### TASK ITEM
For the entries below, print exactly the lines between the line holding "le nombre d’heures chômées par salarié." and the line holding "https://doi.org/10.7195/ri14.v17i1.1246", inclusive, and nothing else.

### SOURCE RECORDS
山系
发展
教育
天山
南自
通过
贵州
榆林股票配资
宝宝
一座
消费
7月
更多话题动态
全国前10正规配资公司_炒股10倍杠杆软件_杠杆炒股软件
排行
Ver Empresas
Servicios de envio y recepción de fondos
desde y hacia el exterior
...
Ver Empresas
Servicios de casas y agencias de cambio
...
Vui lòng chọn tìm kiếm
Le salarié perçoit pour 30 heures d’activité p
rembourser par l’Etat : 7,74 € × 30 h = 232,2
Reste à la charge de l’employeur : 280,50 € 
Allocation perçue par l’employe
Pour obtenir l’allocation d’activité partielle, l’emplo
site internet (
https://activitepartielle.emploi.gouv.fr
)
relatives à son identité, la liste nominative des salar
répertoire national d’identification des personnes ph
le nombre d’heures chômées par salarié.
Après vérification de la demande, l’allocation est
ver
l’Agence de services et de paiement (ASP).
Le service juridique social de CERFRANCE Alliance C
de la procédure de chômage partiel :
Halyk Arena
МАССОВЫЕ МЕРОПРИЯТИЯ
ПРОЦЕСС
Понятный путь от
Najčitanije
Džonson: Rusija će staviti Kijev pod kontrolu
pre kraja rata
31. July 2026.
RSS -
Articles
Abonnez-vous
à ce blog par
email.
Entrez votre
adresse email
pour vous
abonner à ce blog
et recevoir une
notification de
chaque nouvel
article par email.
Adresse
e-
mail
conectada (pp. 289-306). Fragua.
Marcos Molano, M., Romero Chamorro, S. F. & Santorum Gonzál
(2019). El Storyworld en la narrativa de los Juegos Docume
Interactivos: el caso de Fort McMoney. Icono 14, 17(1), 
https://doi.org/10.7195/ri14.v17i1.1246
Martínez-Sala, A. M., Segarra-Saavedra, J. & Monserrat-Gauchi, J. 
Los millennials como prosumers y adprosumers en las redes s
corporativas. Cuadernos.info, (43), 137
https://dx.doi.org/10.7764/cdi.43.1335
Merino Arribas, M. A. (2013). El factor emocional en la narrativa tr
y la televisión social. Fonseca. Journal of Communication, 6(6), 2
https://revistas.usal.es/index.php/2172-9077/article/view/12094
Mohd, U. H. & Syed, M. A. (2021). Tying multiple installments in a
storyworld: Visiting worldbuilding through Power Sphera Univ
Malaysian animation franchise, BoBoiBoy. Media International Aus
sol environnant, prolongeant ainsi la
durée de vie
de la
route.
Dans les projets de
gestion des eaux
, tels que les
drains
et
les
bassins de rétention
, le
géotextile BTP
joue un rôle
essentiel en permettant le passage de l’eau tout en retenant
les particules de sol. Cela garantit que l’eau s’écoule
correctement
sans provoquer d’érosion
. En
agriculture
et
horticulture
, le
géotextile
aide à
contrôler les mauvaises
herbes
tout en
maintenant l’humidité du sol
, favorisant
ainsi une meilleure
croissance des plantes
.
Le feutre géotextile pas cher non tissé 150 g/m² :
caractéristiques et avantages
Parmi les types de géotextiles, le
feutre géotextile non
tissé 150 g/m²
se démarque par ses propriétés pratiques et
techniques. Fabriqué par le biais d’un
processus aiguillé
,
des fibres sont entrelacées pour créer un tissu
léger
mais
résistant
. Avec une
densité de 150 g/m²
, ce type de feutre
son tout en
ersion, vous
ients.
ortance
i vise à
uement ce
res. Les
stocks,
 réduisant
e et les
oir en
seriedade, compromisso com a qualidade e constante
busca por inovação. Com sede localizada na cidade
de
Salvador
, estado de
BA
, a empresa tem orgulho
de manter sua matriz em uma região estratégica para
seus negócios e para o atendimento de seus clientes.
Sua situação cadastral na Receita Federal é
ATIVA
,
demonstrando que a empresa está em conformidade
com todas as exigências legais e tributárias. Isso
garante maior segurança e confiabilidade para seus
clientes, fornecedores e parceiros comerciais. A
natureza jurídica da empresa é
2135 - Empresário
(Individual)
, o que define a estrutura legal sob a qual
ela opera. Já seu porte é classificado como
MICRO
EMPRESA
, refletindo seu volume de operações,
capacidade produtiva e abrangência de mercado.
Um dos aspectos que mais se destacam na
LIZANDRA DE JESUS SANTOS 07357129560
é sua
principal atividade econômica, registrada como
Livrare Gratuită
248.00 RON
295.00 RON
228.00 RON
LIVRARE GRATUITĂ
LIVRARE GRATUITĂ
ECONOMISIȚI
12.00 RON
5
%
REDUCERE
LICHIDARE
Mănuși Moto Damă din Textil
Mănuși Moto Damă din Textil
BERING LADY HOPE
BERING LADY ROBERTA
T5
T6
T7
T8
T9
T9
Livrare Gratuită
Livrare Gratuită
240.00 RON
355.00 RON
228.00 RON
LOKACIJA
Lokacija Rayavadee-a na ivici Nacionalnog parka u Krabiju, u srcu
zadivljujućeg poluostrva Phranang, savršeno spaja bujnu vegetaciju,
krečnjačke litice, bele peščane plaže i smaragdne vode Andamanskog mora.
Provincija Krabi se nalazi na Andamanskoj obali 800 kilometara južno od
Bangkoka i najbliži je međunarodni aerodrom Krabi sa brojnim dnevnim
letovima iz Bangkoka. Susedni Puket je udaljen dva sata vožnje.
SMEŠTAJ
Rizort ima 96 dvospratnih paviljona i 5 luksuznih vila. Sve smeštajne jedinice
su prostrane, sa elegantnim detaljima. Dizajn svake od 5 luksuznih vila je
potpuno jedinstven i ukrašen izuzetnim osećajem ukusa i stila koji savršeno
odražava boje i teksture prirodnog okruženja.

### RESPONSE
le nombre d’heures chômées par salarié.
Après vérification de la demande, l’allocation est
ver
l’Agence de services et de paiement (ASP).
Le service juridique social de CERFRANCE Alliance C
de la procédure de chômage partiel :
Halyk Arena
МАССОВЫЕ МЕРОПРИЯТИЯ
ПРОЦЕСС
Понятный путь от
Najčitanije
Džonson: Rusija će staviti Kijev pod kontrolu
pre kraja rata
31. July 2026.
RSS -
Articles
Abonnez-vous
à ce blog par
email.
Entrez votre
adresse email
pour vous
abonner à ce blog
et recevoir une
notification de
chaque nouvel
article par email.
Adresse
e-
mail
conectada (pp. 289-306). Fragua.
Marcos Molano, M., Romero Chamorro, S. F. & Santorum Gonzál
(2019). El Storyworld en la narrativa de los Juegos Docume
Interactivos: el caso de Fort McMoney. Icono 14, 17(1), 
https://doi.org/10.7195/ri14.v17i1.1246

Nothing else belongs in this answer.